• AVAILABLE DATA
Start of Block

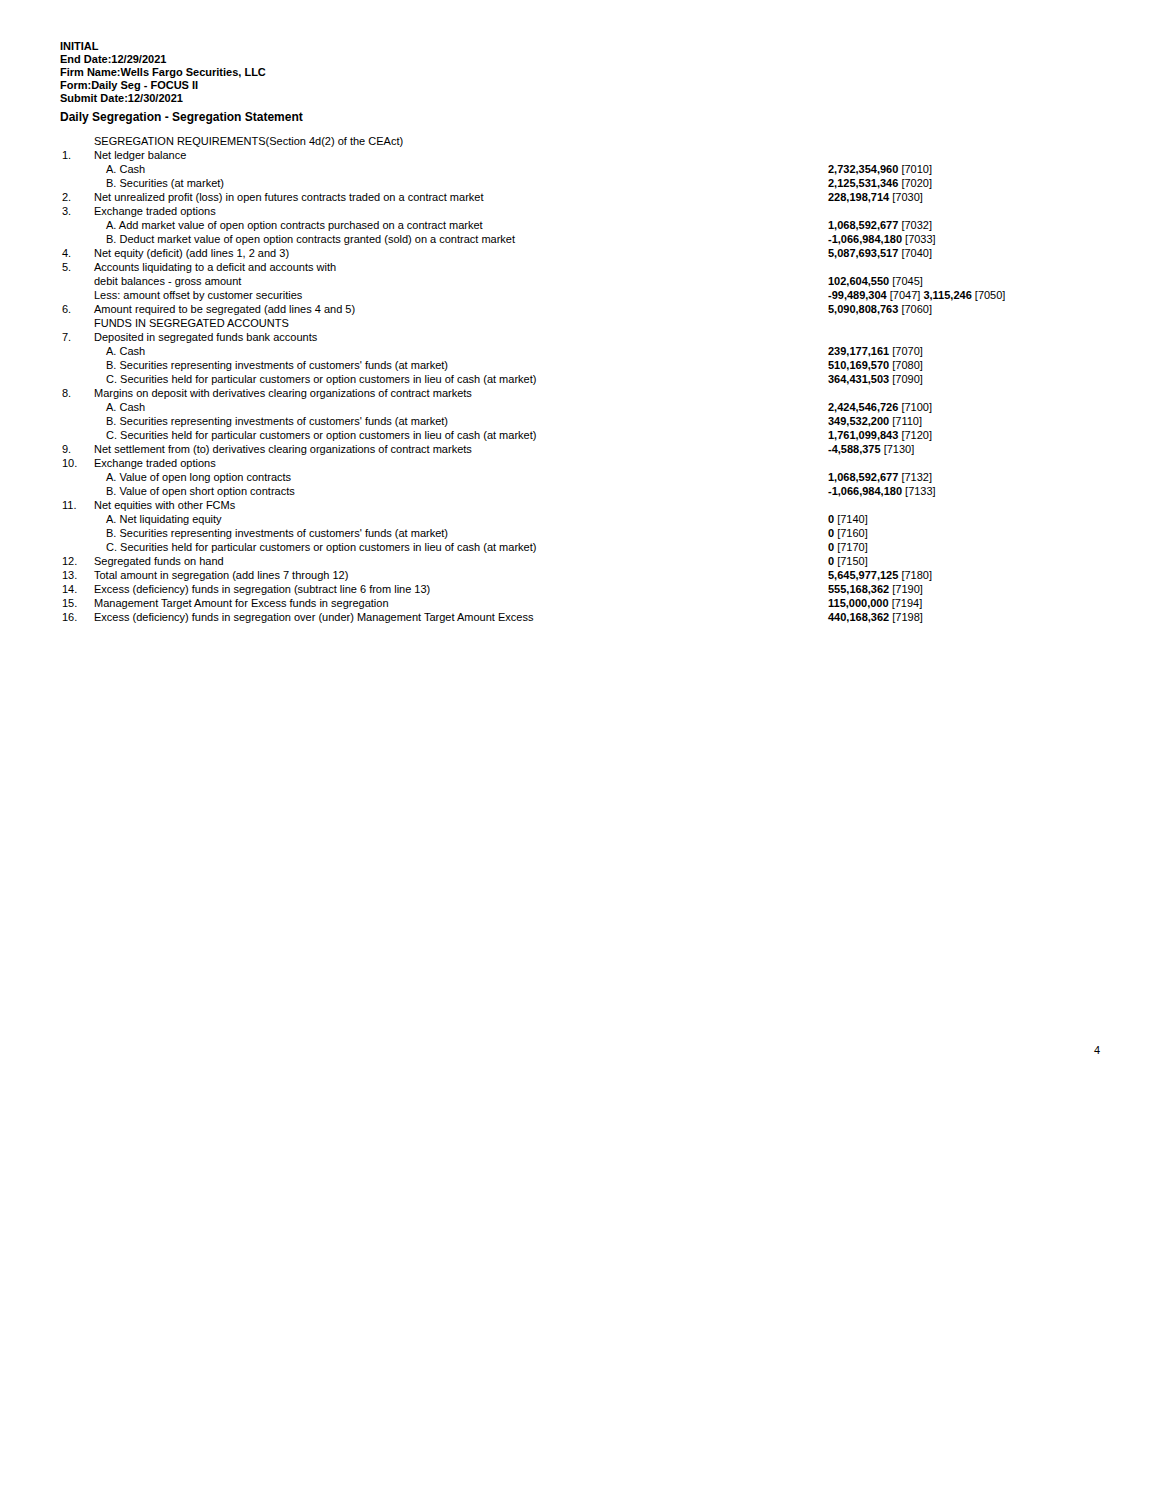INITIAL
End Date:12/29/2021
Firm Name:Wells Fargo Securities, LLC
Form:Daily Seg - FOCUS II
Submit Date:12/30/2021
Daily Segregation - Segregation Statement
| | SEGREGATION REQUIREMENTS(Section 4d(2) of the CEAct) | |
| 1. | Net ledger balance | |
| | A. Cash | 2,732,354,960 [7010] |
| | B. Securities (at market) | 2,125,531,346 [7020] |
| 2. | Net unrealized profit (loss) in open futures contracts traded on a contract market | 228,198,714 [7030] |
| 3. | Exchange traded options | |
| | A. Add market value of open option contracts purchased on a contract market | 1,068,592,677 [7032] |
| | B. Deduct market value of open option contracts granted (sold) on a contract market | -1,066,984,180 [7033] |
| 4. | Net equity (deficit) (add lines 1, 2 and 3) | 5,087,693,517 [7040] |
| 5. | Accounts liquidating to a deficit and accounts with | |
| | debit balances - gross amount | 102,604,550 [7045] |
| | Less: amount offset by customer securities | -99,489,304 [7047] 3,115,246 [7050] |
| 6. | Amount required to be segregated (add lines 4 and 5) | 5,090,808,763 [7060] |
| | FUNDS IN SEGREGATED ACCOUNTS | |
| 7. | Deposited in segregated funds bank accounts | |
| | A. Cash | 239,177,161 [7070] |
| | B. Securities representing investments of customers' funds (at market) | 510,169,570 [7080] |
| | C. Securities held for particular customers or option customers in lieu of cash (at market) | 364,431,503 [7090] |
| 8. | Margins on deposit with derivatives clearing organizations of contract markets | |
| | A. Cash | 2,424,546,726 [7100] |
| | B. Securities representing investments of customers' funds (at market) | 349,532,200 [7110] |
| | C. Securities held for particular customers or option customers in lieu of cash (at market) | 1,761,099,843 [7120] |
| 9. | Net settlement from (to) derivatives clearing organizations of contract markets | -4,588,375 [7130] |
| 10. | Exchange traded options | |
| | A. Value of open long option contracts | 1,068,592,677 [7132] |
| | B. Value of open short option contracts | -1,066,984,180 [7133] |
| 11. | Net equities with other FCMs | |
| | A. Net liquidating equity | 0 [7140] |
| | B. Securities representing investments of customers' funds (at market) | 0 [7160] |
| | C. Securities held for particular customers or option customers in lieu of cash (at market) | 0 [7170] |
| 12. | Segregated funds on hand | 0 [7150] |
| 13. | Total amount in segregation (add lines 7 through 12) | 5,645,977,125 [7180] |
| 14. | Excess (deficiency) funds in segregation (subtract line 6 from line 13) | 555,168,362 [7190] |
| 15. | Management Target Amount for Excess funds in segregation | 115,000,000 [7194] |
| 16. | Excess (deficiency) funds in segregation over (under) Management Target Amount Excess | 440,168,362 [7198] |
4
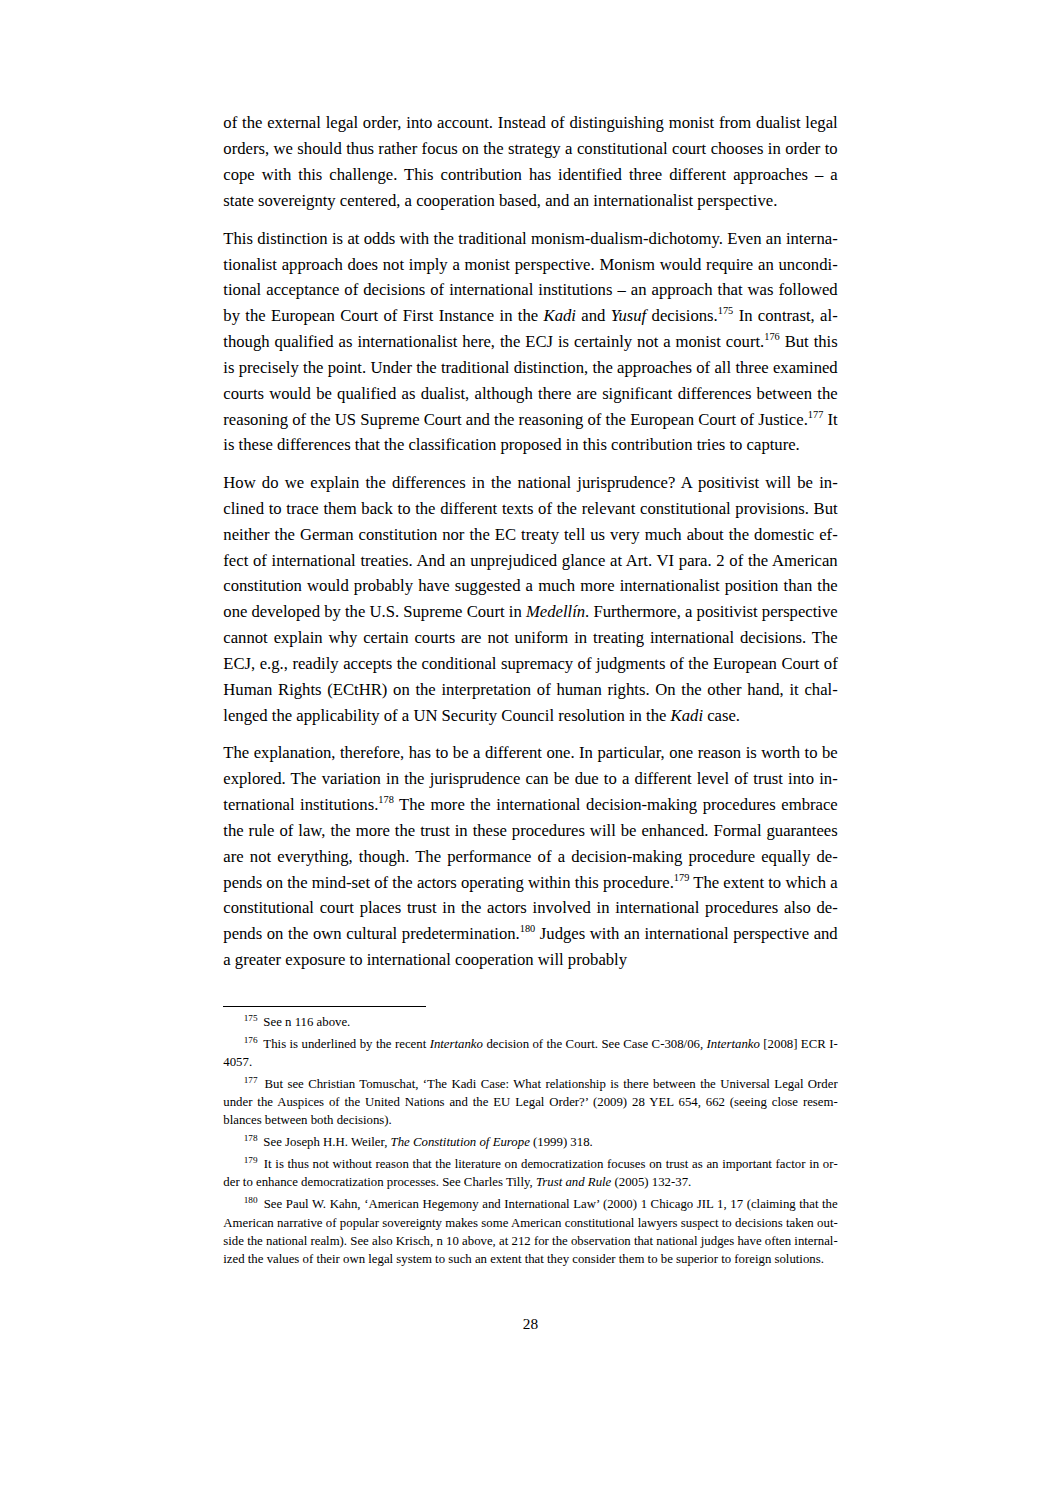of the external legal order, into account. Instead of distinguishing monist from dualist legal orders, we should thus rather focus on the strategy a constitutional court chooses in order to cope with this challenge. This contribution has identified three different approaches – a state sovereignty centered, a cooperation based, and an internationalist perspective.
This distinction is at odds with the traditional monism-dualism-dichotomy. Even an internationalist approach does not imply a monist perspective. Monism would require an unconditional acceptance of decisions of international institutions – an approach that was followed by the European Court of First Instance in the Kadi and Yusuf decisions.175 In contrast, although qualified as internationalist here, the ECJ is certainly not a monist court.176 But this is precisely the point. Under the traditional distinction, the approaches of all three examined courts would be qualified as dualist, although there are significant differences between the reasoning of the US Supreme Court and the reasoning of the European Court of Justice.177 It is these differences that the classification proposed in this contribution tries to capture.
How do we explain the differences in the national jurisprudence? A positivist will be inclined to trace them back to the different texts of the relevant constitutional provisions. But neither the German constitution nor the EC treaty tell us very much about the domestic effect of international treaties. And an unprejudiced glance at Art. VI para. 2 of the American constitution would probably have suggested a much more internationalist position than the one developed by the U.S. Supreme Court in Medellín. Furthermore, a positivist perspective cannot explain why certain courts are not uniform in treating international decisions. The ECJ, e.g., readily accepts the conditional supremacy of judgments of the European Court of Human Rights (ECtHR) on the interpretation of human rights. On the other hand, it challenged the applicability of a UN Security Council resolution in the Kadi case.
The explanation, therefore, has to be a different one. In particular, one reason is worth to be explored. The variation in the jurisprudence can be due to a different level of trust into international institutions.178 The more the international decision-making procedures embrace the rule of law, the more the trust in these procedures will be enhanced. Formal guarantees are not everything, though. The performance of a decision-making procedure equally depends on the mind-set of the actors operating within this procedure.179 The extent to which a constitutional court places trust in the actors involved in international procedures also depends on the own cultural predetermination.180 Judges with an international perspective and a greater exposure to international cooperation will probably
175 See n 116 above.
176 This is underlined by the recent Intertanko decision of the Court. See Case C-308/06, Intertanko [2008] ECR I-4057.
177 But see Christian Tomuschat, ‘The Kadi Case: What relationship is there between the Universal Legal Order under the Auspices of the United Nations and the EU Legal Order?’ (2009) 28 YEL 654, 662 (seeing close resemblances between both decisions).
178 See Joseph H.H. Weiler, The Constitution of Europe (1999) 318.
179 It is thus not without reason that the literature on democratization focuses on trust as an important factor in order to enhance democratization processes. See Charles Tilly, Trust and Rule (2005) 132-37.
180 See Paul W. Kahn, ‘American Hegemony and International Law’ (2000) 1 Chicago JIL 1, 17 (claiming that the American narrative of popular sovereignty makes some American constitutional lawyers suspect to decisions taken outside the national realm). See also Krisch, n 10 above, at 212 for the observation that national judges have often internalized the values of their own legal system to such an extent that they consider them to be superior to foreign solutions.
28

End of Block

• PROMPT
Return every line from the entries that holds the string "lines".

• RESULT
| 4. | Net equity (deficit) (add lines 1, 2 and 3) | 5,087,693,517 [7040] |
| 6. | Amount required to be segregated (add lines 4 and 5) | 5,090,808,763 [7060] |
| 13. | Total amount in segregation (add lines 7 through 12) | 5,645,977,125 [7180] |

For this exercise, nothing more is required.